Carol Enns would have been proud.

The Kootenay Carol’s Children’s Festival and benefit concert drew hundreds of people out into the crisp Saturday air, chasing away the rain and some cloud, long enough for the community to gather and express their gratitude for one of their own.

The eight-hour event in the Rossland Arena parking lot and Nickleplate Park was staged to raise money for Enns—injured in a head-on collision in late June in Washington—and the Family Relief Fund.

The call went out and the community responded, with well over one dozen vendors—including a display and sale of Enns’art—numerous children’s games, crafts, a raffle, prizes and a full slate of entertainment on the stage.

With Enns now transferred to a hospital in Abbotsford, her spirits are still high on her long road to rehabilitation, said Sam Troy. Troy’s son Zac, 9, had spoken to Enns that morning and she was in “fabulous” spirits.

“She sounds just like Carol,” said Troy. “She was very enthusiastic that this was happening but was disappointed she couldn’t be here. But she was here in spirit.”

Troy said Enns’ sight will not return but her mobility is coming back. She is on course to being able to walk one kilometre, the bar she needs to reach before she will be given a guide dog.

- _Given records_

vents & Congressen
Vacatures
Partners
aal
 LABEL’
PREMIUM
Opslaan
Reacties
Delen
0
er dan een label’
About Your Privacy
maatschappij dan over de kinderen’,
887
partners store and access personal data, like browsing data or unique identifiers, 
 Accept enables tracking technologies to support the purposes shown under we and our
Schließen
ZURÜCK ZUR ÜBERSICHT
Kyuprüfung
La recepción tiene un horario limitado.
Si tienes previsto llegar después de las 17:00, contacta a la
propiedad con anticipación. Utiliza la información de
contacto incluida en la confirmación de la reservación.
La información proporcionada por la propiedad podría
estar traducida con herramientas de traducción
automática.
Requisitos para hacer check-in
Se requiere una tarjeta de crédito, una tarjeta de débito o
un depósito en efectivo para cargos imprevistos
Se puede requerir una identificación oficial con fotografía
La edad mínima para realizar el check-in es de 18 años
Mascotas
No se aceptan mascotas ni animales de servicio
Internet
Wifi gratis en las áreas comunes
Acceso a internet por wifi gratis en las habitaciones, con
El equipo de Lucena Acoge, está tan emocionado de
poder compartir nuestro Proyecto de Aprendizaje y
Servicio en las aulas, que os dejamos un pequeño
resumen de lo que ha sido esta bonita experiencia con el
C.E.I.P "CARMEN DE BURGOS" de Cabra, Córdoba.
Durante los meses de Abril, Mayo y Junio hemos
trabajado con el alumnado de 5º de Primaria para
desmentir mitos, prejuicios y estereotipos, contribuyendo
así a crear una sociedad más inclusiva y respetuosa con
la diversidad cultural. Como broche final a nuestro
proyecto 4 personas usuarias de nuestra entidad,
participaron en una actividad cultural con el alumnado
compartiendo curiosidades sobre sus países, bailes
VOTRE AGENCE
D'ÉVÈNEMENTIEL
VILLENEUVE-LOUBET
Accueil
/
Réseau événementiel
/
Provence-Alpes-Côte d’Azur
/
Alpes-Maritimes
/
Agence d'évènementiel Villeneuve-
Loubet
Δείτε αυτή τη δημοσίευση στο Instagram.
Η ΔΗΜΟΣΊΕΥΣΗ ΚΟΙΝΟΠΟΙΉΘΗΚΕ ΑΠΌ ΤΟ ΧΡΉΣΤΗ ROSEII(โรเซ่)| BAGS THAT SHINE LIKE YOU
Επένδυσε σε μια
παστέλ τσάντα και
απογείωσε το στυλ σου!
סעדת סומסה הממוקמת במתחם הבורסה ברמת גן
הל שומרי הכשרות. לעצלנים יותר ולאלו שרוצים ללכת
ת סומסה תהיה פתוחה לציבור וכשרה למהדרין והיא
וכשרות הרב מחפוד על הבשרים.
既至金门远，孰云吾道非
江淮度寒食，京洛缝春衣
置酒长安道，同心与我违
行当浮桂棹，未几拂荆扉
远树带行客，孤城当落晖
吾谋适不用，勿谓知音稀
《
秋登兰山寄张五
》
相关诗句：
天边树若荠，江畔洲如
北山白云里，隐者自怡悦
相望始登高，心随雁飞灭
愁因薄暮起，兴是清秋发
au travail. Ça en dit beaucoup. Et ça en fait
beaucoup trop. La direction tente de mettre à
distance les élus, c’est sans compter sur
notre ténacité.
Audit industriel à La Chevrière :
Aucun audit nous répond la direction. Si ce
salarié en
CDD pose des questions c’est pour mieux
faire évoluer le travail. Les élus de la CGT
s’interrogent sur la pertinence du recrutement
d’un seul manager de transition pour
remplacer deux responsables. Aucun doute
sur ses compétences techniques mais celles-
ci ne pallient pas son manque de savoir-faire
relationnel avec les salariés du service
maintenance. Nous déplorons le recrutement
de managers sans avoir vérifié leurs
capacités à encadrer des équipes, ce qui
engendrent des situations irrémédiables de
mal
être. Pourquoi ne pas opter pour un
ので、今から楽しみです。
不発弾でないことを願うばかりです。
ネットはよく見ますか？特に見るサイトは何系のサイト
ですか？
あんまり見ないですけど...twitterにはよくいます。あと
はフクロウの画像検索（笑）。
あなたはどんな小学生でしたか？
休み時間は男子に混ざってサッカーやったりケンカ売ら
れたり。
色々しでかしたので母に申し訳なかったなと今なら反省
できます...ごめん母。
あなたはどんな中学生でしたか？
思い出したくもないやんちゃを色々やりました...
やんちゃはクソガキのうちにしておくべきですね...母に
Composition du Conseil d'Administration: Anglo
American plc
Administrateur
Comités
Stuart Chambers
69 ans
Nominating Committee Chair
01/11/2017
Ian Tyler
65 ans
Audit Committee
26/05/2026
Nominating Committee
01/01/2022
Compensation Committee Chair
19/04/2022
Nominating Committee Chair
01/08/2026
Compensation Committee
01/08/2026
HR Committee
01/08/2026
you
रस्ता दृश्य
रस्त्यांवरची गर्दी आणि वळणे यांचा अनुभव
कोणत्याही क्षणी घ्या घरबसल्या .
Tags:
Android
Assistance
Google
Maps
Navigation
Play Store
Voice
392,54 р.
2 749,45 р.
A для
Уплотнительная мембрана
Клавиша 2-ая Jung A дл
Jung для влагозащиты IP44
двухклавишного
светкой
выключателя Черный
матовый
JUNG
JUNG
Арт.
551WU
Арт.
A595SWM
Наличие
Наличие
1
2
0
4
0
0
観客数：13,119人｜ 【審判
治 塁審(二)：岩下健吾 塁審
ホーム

- _Work task_
Reproduce the part of the festival article between "The Kootenay Carol’s" and "on the stage.", inclusive, word for word. The data has no connection to the festival article.

- _Exercise response_
The Kootenay Carol’s Children’s Festival and benefit concert drew hundreds of people out into the crisp Saturday air, chasing away the rain and some cloud, long enough for the community to gather and express their gratitude for one of their own.

The eight-hour event in the Rossland Arena parking lot and Nickleplate Park was staged to raise money for Enns—injured in a head-on collision in late June in Washington—and the Family Relief Fund.

The call went out and the community responded, with well over one dozen vendors—including a display and sale of Enns’art—numerous children’s games, crafts, a raffle, prizes and a full slate of entertainment on the stage.